La SAG-AFTRA, le puissant syndicat américain des acteurs, accuse Epic Games d’avoir utilisé illégalement une voix générée par IA pour Dark Vador dans Fortnite, sans consulter les comédiens concernés. Le débat sur l’IA dans le jeu vidéo monte d’un cran.
Une voix de légende... générée par IA
Depuis la semaine dernière, les joueurs de Fortnite peuvent interagir vocalement avec Dark Vador, doublé par une intelligence artificielle imitant la voix de James Earl Jones, l’acteur emblématique du personnage dans Star Wars, décédé en 2024. Le tout avec l'accord de sa famille. Problème : cette décision aurait été prise sans négociation avec les représentants des acteurs de doublage.
SAG-AFTRA dépose plainte contre Llama Productions
La SAG-AFTRA (Screen Actors Guild-American Federation of Television and Radio Artists), principal syndicat des comédiens américains, a déposé une plainte pour pratique déloyale de travail auprès de l’autorité fédérale américaine, le National Labor Relations Board.
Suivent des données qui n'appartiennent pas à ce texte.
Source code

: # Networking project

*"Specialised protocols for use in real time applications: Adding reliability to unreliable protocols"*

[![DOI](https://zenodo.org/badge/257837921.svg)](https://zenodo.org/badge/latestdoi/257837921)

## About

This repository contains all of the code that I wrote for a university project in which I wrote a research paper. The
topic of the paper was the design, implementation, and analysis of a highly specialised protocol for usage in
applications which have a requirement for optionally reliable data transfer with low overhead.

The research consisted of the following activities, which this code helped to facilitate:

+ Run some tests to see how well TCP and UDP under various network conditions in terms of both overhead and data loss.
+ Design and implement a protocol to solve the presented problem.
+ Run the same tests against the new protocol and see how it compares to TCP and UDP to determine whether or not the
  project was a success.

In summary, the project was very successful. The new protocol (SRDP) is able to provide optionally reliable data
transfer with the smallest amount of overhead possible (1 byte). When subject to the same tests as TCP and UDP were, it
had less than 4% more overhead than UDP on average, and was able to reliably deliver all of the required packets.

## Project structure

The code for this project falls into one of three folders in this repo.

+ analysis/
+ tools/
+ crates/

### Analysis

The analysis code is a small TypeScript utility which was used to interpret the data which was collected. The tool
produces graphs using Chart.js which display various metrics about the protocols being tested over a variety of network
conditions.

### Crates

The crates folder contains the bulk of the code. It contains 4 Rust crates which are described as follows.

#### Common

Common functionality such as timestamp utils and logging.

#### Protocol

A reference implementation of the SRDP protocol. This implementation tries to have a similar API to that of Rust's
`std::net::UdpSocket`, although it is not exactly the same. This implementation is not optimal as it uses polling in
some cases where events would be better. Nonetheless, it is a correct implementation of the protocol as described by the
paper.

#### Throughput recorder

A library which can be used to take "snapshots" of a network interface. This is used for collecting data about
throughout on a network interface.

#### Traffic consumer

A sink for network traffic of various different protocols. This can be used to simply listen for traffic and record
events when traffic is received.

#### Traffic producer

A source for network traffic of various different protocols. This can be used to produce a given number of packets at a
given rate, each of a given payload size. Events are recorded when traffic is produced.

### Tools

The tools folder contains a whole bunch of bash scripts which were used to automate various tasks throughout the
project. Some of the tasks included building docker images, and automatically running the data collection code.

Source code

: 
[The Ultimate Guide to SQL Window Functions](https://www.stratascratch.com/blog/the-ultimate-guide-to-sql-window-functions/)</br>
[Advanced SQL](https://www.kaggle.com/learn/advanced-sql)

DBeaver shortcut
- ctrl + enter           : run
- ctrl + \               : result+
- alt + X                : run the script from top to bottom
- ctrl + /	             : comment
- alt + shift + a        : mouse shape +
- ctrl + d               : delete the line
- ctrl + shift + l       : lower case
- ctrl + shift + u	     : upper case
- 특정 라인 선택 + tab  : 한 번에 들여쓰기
Le syndicat vise Llama Productions, filiale d’Epic Games et signataire de l’accord collectif encadrant les droits des acteurs dans les jeux vidéo.
Selon la SAG-AFTRA, l’entreprise aurait remplacé des acteurs par une voix synthétique sans préavis ni négociation, ce qui violerait les règles en vigueur. Le syndicat rappelle qu’il représente aussi les doubleurs de jeux vidéo, et que l’utilisation d’une IA met en danger leur emploi.
Conflit en cours sur l’utilisation de l’IA dans le jeu vidéo
Depuis juillet 2024, les comédiens de doublage affiliés à SAG-AFTRA sont en grève dans le secteur du jeu vidéo. En cause : l’absence de garanties sur l’usage croissant de l’intelligence artificielle, qui permet de reproduire des voix humaines sans passer par des acteurs vivants. La voix de Dark Vador dans Fortnite est donc perçue comme un exemple concret d’un remplacement injustifié.
Si Disney et Epic Games assurent avoir travaillé en accord avec les ayants droit de James Earl Jones, le syndicat estime que cela ne justifie pas de contourner l’obligation de négociation collective.
Une pente glissante pour l'industrie
L’affaire soulève une question de fond : faut-il accepter que des voix iconiques soient utilisées à volonté par des IA, sans intervention humaine ? C’est une question qu’on aborde souvent dans nos colonnes, d’autant que ce type de technologie ouvre la porte à des dérives, comme l’ont montré les premiers jours de mise en ligne du Dark Vador virtuel, où il a rapidement fallu limiter certains comportements abusifs (insultes, langage inapproprié...).
Pour les professionnels, c’est un signal d’alerte : si les studios continuent d’utiliser ces outils sans cadre clair, le doublage humain pourrait devenir une exception. En France, où le métier de doubleur est aussi protégé par des conventions collectives, la crainte est la même.